Very interesting post ; I believe that the ‘Trigger’ is going to be Iran….
“We’re no longer participating in a free market economy. And we’re no longer using sound money. Asset’s prices move up and down at the whim of the Federal Reserve.
It’s a sad fact that Washington now runs our economy and our monetary system.
By making trillions of dollars of credit available, it is conducting the largest monetary experiment in American History. Despite what the politicians say, they have no idea how it will all turn out.
I hope you seek to neutralize the threats our dangerous monetary system has created. What you do will determine the fate of your family’s financial future.” Quote By Dr. Ron Paul.

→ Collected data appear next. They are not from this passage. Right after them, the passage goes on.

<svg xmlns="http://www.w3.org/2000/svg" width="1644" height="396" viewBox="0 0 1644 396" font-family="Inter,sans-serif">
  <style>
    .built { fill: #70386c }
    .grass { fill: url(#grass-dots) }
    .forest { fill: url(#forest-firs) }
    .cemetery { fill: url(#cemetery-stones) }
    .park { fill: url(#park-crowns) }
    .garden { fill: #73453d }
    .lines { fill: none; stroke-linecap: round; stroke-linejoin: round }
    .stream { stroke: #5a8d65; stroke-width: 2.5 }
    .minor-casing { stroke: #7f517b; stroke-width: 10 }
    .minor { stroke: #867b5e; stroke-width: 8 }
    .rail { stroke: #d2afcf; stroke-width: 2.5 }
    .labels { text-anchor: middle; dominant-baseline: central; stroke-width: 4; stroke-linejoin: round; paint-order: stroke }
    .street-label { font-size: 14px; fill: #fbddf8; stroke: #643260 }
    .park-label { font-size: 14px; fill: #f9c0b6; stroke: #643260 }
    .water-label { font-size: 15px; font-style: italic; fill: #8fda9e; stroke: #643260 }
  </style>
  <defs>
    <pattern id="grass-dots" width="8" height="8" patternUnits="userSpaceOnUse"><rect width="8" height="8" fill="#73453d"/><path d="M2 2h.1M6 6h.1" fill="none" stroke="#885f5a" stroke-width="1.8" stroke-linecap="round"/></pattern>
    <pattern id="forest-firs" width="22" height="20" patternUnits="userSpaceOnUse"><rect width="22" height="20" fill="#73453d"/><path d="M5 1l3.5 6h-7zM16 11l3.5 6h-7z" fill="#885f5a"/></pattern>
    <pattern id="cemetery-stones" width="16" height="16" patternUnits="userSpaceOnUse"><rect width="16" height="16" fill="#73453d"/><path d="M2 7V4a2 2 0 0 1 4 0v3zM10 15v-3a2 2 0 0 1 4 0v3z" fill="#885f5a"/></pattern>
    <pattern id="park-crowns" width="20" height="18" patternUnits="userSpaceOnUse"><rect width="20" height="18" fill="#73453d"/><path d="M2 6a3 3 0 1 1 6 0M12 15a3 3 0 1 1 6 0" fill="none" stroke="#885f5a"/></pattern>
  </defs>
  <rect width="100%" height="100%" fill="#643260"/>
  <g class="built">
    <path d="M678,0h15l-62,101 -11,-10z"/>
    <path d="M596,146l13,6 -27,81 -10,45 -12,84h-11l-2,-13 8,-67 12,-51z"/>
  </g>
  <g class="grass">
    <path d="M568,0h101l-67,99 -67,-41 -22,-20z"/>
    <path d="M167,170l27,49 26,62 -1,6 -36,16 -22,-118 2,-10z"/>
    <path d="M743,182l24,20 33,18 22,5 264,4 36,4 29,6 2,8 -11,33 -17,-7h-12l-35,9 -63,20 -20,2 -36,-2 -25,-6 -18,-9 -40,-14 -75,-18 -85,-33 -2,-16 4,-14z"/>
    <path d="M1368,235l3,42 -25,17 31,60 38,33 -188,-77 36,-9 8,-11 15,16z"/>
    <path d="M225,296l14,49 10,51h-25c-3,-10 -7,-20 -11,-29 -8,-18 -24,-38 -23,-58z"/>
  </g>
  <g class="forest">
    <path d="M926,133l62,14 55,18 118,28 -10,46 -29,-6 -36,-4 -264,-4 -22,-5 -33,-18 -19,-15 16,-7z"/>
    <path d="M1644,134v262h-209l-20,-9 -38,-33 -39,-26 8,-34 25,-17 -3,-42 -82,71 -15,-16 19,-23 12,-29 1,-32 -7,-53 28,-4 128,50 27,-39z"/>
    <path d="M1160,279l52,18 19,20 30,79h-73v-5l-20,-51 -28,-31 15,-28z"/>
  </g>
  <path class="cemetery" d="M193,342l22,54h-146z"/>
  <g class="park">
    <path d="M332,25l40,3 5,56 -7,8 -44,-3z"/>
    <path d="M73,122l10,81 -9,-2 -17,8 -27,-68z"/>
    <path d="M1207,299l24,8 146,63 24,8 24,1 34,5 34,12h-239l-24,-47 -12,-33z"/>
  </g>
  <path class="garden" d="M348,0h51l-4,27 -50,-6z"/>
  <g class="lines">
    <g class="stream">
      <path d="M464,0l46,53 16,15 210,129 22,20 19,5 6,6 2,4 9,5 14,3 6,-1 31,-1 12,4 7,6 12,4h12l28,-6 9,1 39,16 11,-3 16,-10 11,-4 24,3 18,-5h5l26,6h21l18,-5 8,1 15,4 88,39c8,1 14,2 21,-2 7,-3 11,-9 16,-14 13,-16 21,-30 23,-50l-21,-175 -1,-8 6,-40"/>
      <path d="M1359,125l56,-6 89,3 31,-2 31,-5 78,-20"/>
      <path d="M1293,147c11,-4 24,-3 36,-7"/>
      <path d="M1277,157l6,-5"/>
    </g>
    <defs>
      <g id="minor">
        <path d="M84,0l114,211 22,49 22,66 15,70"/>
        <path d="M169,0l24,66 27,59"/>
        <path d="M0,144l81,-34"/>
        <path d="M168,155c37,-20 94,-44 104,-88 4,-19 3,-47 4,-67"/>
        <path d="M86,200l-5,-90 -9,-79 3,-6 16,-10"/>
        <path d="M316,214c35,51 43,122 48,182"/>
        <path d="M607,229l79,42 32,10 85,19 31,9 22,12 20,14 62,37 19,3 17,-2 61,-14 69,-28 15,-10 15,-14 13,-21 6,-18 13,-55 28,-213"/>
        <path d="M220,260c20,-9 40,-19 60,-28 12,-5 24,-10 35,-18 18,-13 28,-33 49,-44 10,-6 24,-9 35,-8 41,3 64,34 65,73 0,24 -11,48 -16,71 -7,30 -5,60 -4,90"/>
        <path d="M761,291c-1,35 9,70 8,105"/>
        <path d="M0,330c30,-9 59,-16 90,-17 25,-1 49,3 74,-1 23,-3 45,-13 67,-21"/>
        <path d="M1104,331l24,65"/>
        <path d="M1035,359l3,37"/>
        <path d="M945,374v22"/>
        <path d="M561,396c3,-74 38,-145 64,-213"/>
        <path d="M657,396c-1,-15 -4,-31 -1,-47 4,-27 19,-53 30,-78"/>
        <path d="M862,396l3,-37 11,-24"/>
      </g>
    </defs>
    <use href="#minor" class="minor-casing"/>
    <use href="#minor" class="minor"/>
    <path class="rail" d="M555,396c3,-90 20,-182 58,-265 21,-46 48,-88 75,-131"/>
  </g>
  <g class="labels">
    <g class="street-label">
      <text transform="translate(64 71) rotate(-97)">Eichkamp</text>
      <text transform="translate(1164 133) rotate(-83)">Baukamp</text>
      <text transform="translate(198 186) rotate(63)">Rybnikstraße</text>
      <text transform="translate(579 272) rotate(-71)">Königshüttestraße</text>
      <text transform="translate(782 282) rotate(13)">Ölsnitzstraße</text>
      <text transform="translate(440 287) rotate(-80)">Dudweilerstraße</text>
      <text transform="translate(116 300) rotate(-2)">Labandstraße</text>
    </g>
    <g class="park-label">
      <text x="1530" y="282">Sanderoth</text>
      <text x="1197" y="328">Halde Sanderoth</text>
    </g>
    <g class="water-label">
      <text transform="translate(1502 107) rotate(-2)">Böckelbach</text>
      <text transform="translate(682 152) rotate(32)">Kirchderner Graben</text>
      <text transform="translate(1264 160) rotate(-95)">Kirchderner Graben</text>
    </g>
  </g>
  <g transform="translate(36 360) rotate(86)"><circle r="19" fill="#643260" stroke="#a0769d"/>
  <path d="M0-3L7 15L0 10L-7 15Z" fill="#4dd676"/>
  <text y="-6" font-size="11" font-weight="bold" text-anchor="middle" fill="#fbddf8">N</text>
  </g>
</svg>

Source the Book – AMERICA 2020 THE SURVIVAL BLUEPRINT.
Stansberry Research.
Considering the anti Russian hysteria in the U.S., it is downright dangerous for them to keep money here as it could easily be stolen, or “frozen”.
Thanks for bringing the article to this place, where I can read it.
The Russian leadership continues down one of the few viable approaches to mitigating the impending implosion of the empire, very pragmatic.
There is one thing in the article, which may bite back, in time,
Isn’t it so, that by these “tool” the empire’s financial system has been [negative sum gain] gamed, by the gamers?
Thereby undermine the entire system, upon which the empire has become dependent, the bogus financial system, which is actually a Ponzie scheme.
I understand that to compete with the empire’s system, one must appeal, in such a way, so as to woo organizations, even so large and complex as nations-states, to, join your club?
But in so doing, is it not laying down the parasite spores for future bloom, and infestation?
I’d have thought they might do it a bit better than that.
Very excellent preparations! Best of luck!
The picture in this article should be voted Picture of the Year.
As long as Chinese and European companies have not developed alternate markets for their products it is not in their interest to see a financial collapse in US. For example when threatened by President Trump with a 25% tax on their exported vehicles Germany immediately wanted to make a deal. If US declared bankruptcy tomorrow would the Chinese and Europeans bail the US out in order to protect their markets?